Regulation as a driver of investment risk
Yesterday, I wrote about how investors should not let their politics influence their investment decisions because the market does not care about your political views. However, this does not mean that politics don’t matter. Political decisions can have a significant influence on stock market returns.
Baris Ince and Han Ozsoylev have shown the influence of politics on financial markets from a fascinating angle, focusing on something that in the past was often discussed but hard to quantify: Government regulation.
Business leaders and investors know that increasing regulation leads to rising costs for businesses. Some of these costs are fixed, like the need to keep records and report data to supervisory bodies. Other costs are variable, such as the need to pay government inspectors based on the amount of goods produced or the number of clients serviced. And then there are indirect costs to regulation like lost business or discouraged investments due to excessive regulatory hurdles.
Thanks to modern text analysis tools, we can now get a much better understanding of the number and type of regulations different industries and businesses are subject to. The new research then focused on a potential source of risk for businesses introduced by these regulations, the fixed cost overhang created by them.
If a company faces higher fixed costs due to increased regulatory demands, this introduces additional risks to the profits and cash flows of the company in the form of additional operating leverage. The thinner the margins of a business, the higher this regulatory operating leverage (ROL) because profits can evaporate quickly if revenues slow. The chart below shows the average ROL for US companies since 2000.
Median regulatory operating leverage of US businesses
Source: Ince and Oszoylev (2024). Note: Shaded areas indicate recessions.
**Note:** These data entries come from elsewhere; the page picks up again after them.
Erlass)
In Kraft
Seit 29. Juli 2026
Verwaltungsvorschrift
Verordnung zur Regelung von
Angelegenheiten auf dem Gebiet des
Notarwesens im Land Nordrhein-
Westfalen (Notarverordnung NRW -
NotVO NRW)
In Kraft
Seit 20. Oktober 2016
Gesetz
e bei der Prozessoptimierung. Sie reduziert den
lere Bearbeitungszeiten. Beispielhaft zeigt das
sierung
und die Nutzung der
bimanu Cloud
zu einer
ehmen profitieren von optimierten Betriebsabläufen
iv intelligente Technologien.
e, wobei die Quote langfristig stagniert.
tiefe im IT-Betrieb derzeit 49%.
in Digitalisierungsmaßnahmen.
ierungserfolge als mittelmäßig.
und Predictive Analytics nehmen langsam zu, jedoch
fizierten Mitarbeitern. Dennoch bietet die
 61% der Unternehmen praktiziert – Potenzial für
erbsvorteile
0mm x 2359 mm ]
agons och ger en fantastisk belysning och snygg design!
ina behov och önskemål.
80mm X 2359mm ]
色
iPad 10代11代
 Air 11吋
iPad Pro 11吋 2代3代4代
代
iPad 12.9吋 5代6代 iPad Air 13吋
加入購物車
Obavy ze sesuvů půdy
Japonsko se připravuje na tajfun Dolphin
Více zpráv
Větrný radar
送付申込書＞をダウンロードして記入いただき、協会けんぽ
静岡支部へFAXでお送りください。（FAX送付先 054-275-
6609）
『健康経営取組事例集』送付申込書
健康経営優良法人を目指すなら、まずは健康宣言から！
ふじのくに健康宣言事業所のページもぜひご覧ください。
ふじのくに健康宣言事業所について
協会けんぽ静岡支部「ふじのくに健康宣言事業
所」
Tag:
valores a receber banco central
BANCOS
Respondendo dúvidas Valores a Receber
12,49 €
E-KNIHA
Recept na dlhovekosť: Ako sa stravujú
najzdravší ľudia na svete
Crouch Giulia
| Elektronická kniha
It is clear from the chart that regulations come in waves, typically after a recession or economic crisis. We can see three periods of rising regulatory leverage. One in the early 1990s in Bill Clinton’s first term, one after the corporate scandals of the early 2000s under George W. Bush, and another one under Obama in the aftermath of the financial crisis. These regulatory drives are then followed by extended periods of deregulation and declining ROL, e.g. in Clinton’s, Bush’s, and Obama’s second term in office and under Donald Trump.
However, not every industry is subject to the same ROL. Here is a chart of the average ROL by industry in the US. In general manufacturing businesses tend to have the highest ROL, whether it is electrical and electronic equipment, machinery, chemicals, or food and tobacco. The financial services industry and services in general tend to have relatively low ROL mostly because regulatory requirements for services focus on record-keeping which is relatively cheap and because services businesses tend to have higher operating margins and thus lower operating leverage.
Surprisingly though, oil & gas extraction and mining also have relatively low ROL, even though I would consider them to be subject to some strict regulation.
Median ROL by industry
Source: Ince and Ozsoylev (2024)
If regulatory requirements are a source of risk, this risk should be rewarded in financial markets in the form of higher returns. After all, profits of companies with high regulatory operating leverage can disappear quickly if revenues slow or if additional regulation is passed that increases the already high fixed costs to comply with regulations.
Indeed, companies with higher ROL tend to outperform companies with lower ROL. This outperformance is particularly pronounced for smaller companies that lack the economies of scale of their larger competitors.
Risk premium associated with higher ROL
Source: Ince and Ozsoylev (2024)
On the one hand, this research confirms only something we already know. More regulation increases costs and reduces profits. But what it also allows us to do is focus on businesses with higher ROL where (de-)regulation has an outsized impact on share prices. And apparently, most of them can be found in classical manufacturing and industry.